THE ENERGY TRANSITION
Remember when President Biden campaigned on ending new oil and gas drilling on federal lands? U.S. approvals for new drilling are on pace this year to reach their highest level since George W. Bush was president, the Associated Press’ Matthew Brown reveals in this stunning report. Here in California, Gov. Gavin Newsom’s oil regulators gave hope to keep-it-in-the-ground advocates by rejecting 21 new drilling permits.

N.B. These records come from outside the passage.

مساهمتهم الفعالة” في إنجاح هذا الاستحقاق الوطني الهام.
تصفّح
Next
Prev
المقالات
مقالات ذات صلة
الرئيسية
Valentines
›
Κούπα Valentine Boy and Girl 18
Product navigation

The debate continues on the quickest way to transition to cleaner energy — go big, or go broad? Sammy Roth has written about the tradeoffs of building big solar farms and transmission lines versus emphasizing rooftop solar and more local power grids. The New York Times has an impressive multimedia look at this national debate, courtesy of Ivan Penn, Clifford Krauss and Tamir Kalifa.
ONE MORE THING
If you need a break from climate doom-scrolling — and believe me, I sure do — spend some time with Liset Garcia. This San Joaquin Valley farmer and fruit-stand operator was the focus of a touching Times story this week by Diana Marcum, with exquisite photos by Brian van der Brug.
Garcia knows that climate change is drying up her water wells, and threatens her crops. But she channels her energy into all that is wondrous about life, including the people she meets and the flowers that still manage to bloom.
“Those poor sunflowers,” Garcia says at one point in the story. “I want to be resilient like them.”